The age−old folk remedy milk thistle gained some scientific backing this week, as results from a new study in the journal Cancer report that the herb reduced the liver inflammation experienced by patients undergoing chemotherapy. Liver inflammation is a common side−effect of chemotherapy, and there is no known cure for the disorder.

The researchers, led by Kara Kelly at New York Presbyterian/Columbia University Medical Center, say that liver inflammation is a particularly undesirable side−effect, medically speaking, because often chemotherapy doses must be reduced, or halted altogether, to let the inflammation subside.

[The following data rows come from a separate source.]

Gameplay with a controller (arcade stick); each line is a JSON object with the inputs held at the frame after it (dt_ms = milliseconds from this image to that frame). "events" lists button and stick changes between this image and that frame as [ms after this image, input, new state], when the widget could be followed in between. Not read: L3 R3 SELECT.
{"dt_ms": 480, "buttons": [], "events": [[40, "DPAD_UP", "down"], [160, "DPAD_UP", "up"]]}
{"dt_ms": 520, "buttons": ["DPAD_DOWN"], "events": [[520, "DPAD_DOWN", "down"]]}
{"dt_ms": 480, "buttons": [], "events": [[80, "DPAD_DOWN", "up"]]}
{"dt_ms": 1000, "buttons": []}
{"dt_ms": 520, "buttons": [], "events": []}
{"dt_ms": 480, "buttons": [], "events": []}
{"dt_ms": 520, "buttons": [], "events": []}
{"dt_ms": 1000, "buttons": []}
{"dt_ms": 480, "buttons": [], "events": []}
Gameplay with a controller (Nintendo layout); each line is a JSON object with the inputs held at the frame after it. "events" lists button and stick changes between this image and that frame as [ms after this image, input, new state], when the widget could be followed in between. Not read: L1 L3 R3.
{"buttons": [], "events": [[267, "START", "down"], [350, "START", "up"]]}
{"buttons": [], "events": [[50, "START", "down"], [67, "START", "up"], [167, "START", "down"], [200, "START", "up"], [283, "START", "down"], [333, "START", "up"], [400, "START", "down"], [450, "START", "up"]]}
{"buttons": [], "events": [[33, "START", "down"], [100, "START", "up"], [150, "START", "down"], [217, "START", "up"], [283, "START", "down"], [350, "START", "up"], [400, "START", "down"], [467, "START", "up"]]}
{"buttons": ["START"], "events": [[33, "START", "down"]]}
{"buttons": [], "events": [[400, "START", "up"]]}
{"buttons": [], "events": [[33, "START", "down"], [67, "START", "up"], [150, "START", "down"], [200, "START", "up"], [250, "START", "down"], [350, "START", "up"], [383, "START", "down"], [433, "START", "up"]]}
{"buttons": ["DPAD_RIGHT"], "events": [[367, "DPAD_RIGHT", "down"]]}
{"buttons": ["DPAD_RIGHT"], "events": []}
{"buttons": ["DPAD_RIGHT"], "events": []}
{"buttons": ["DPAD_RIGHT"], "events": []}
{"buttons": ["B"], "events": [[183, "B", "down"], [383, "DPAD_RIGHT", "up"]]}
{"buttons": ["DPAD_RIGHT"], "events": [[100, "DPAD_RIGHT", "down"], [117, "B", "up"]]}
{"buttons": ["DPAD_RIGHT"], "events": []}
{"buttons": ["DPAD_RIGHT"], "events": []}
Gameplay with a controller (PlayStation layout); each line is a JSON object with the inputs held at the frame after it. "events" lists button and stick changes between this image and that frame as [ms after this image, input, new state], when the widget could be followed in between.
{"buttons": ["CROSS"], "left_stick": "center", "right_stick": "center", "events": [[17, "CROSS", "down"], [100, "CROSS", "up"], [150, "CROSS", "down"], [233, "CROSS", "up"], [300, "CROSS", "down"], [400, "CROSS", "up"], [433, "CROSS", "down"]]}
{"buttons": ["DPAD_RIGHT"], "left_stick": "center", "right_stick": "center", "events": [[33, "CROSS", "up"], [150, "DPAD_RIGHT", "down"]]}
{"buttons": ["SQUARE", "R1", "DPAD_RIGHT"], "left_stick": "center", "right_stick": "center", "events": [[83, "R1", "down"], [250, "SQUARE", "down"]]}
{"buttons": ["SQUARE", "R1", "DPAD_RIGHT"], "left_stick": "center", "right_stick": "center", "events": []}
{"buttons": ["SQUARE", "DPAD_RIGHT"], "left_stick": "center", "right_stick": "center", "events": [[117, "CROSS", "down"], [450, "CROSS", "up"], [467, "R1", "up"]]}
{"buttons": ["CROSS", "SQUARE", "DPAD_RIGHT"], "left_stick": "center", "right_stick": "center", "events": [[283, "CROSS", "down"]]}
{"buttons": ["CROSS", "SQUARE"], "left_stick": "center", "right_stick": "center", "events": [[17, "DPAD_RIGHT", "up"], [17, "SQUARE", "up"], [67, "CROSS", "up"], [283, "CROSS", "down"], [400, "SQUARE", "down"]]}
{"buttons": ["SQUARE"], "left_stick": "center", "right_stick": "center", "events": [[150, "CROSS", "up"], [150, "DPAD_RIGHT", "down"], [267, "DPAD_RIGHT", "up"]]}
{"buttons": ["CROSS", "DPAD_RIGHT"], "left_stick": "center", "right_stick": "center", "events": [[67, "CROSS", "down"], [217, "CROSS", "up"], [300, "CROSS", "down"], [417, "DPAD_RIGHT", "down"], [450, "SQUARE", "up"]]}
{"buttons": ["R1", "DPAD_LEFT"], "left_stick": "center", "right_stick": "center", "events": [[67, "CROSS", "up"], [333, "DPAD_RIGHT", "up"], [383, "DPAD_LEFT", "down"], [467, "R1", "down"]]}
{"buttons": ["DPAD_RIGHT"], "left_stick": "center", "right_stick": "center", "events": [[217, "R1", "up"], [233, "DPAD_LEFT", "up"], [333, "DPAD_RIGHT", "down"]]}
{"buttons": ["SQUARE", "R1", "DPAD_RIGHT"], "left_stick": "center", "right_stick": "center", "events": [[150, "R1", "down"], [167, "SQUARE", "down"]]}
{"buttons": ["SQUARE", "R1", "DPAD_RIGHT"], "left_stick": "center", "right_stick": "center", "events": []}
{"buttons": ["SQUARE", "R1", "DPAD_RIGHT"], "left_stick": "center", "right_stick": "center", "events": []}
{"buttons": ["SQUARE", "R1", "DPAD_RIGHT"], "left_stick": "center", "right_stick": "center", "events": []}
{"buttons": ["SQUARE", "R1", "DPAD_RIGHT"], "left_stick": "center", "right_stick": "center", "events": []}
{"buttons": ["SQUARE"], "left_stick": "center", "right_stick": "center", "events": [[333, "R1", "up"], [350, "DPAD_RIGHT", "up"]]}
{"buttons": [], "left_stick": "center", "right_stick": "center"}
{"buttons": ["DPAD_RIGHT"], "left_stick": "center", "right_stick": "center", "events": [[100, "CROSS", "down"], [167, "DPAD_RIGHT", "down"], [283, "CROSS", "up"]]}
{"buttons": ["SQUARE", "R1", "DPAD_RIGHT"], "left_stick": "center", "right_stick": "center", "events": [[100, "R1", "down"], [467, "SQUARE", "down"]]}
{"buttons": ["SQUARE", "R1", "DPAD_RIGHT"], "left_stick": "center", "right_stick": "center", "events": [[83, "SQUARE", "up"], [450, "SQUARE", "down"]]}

At the end of the four weeks, the participants who had received milk thistle had lower levels of two key liver enzymes that are associated with liver damage.

To test the potential effect of milk thistle, Kelly and her team followed 50 children who were experiencing liver inflammation associated with chemotherapy for acute lymphoblastic leukemia. They gave the children either milk thistle extract or placebo for 28 days while they underwent their treatment.

At the end of the four weeks, the participants who had received milk thistle had lower levels of two key liver enzymes that are associated with liver damage. The enzyme AST was significantly reduced after treatment, and although elevated levels of the enzyme can be associated with other types of cell damage, it is typically elevated in liver damage. The enzyme ALT, which is a very strong marker of liver inflammation, was also slightly lower in the group that received milk thistle.

The milk thistle treatment didn’t seem to inhibit the effects of the chemotherapy drugs, the researchers found in another set of experiments. This is encouraging news, if the herb is to someday be used as a potential supplement. Kelly says that more research will clearly be needed to sort out dosing and other factors before the remedy is suggested as an effective supplement to chemotherapy. The team is already at work on the next question: whether milk thistle might also be used as a preemptive measure – used to prevent liver damage, rather than to treat it after it has already occurred.